Given a circular array (the next element of the last element is the first element of the array), print the Next Greater Number for every element. The Next Greater Number of a number x is the first greater number to its traversing-order next in the array, which means you could search circularly to find its next greater number. If it doesn’t exist, output -1 for this number.

Example 1:
Input: [1,2,1]
Output: [2,-1,2]
Explanation: The first 1’s next greater number is 2;
The number 2 can’t find next greater number;
The second 1’s next greater number needs to search circularly, which is also 2.

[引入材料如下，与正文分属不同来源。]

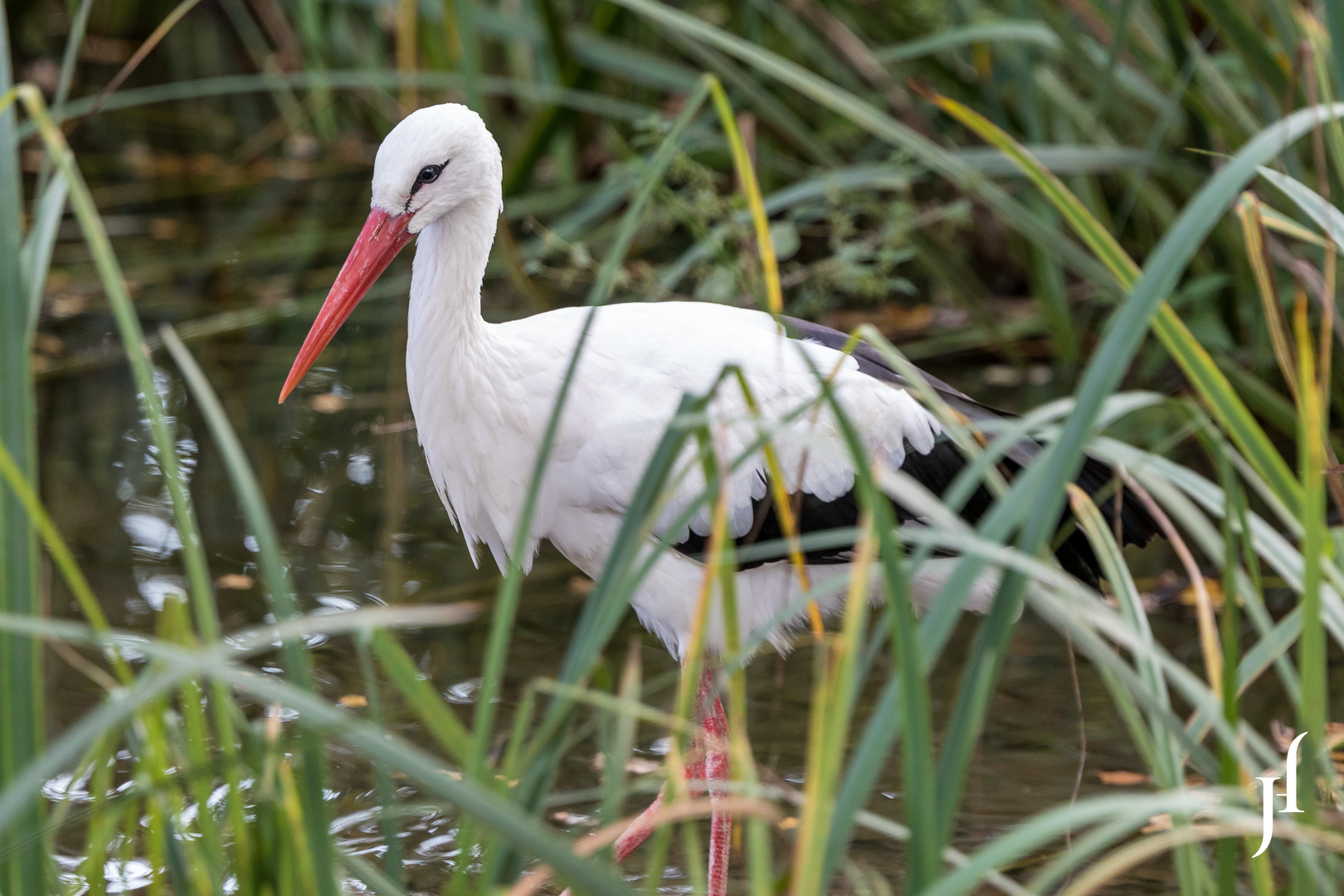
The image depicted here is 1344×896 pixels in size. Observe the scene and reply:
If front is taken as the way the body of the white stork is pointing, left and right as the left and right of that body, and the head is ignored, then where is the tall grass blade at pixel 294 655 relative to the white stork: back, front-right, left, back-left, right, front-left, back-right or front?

Note: The length of given array won’t exceed 10000.

我的想法

正向走一遍，再反向走一遍把第一遍没找到的与前面比较
我觉得这道题的test cases真的傻逼透了。找不到返回-1，为什么要有[1,8,-1,-100,-1,222,1111111,-111111]这样的test case？？？？？？？真的写的火大

class Solution {
    public int[] nextGreaterElements(int[] nums) {
        if(nums == null || nums.length <= 0) {
            return new int[0];
        }
        if(nums.length == 1) {
            int[] res = {-1};
            return res;
        }
        int[] res = new int[nums.length];
        Arrays.fill(res, -1);
        int idxRes = 0;
        while(idxRes < nums.length - 1) {
            int idxNums = idxRes + 1;
            while(idxNums < nums.length) {
                if(nums[idxNums] > nums[idxRes]) {
                    res[idxRes] = nums[idxNums];
                    break;
                }
                idxNums++;
            }
            idxRes++;
        }
        
        idxRes = 1;
        while(idxRes < nums.length) {
            int idxNums = 0;
            while(res[idxRes] != -1) {
                idxRes++;
                if(idxRes >= nums.length) {
                    break;
                }
            }
            while(idxNums <= idxRes) {
                if(nums[idxNums] > nums[idxRes]) {
                    res[idxRes] = nums[idxNums];
                    break;
                } else {
                    idxNums++;
                }
            }
            idxRes++;
        }
        return res;
    }
}

解答

Leetcode solution: Stack
很聪明的方法，用一个stack来模拟循环的过程。感觉循环类的题都可以用stack来模拟

class Solution {
    public int[] nextGreaterElements(int[] nums) {
        Stack<Integer> stack = new Stack<>();
        int[] res = new int[nums.length];
        for(int i = nums.length - 1; i >= 0; i--) {
            stack.push(nums[i]);
        }
        for(int i = nums.length - 1; i >= 0; i--) {
            while(!stack.isEmpty() && stack.peek() <= nums[i]) {
                stack.pop();
            }
            if(stack.isEmpty()) {
                res[i] = -1;
            } else {
                res[i] = stack.peek();
            }
            //把自己push进去，便于前一个元素比较
            stack.push(nums[i]);
        }
        return res;
    }
}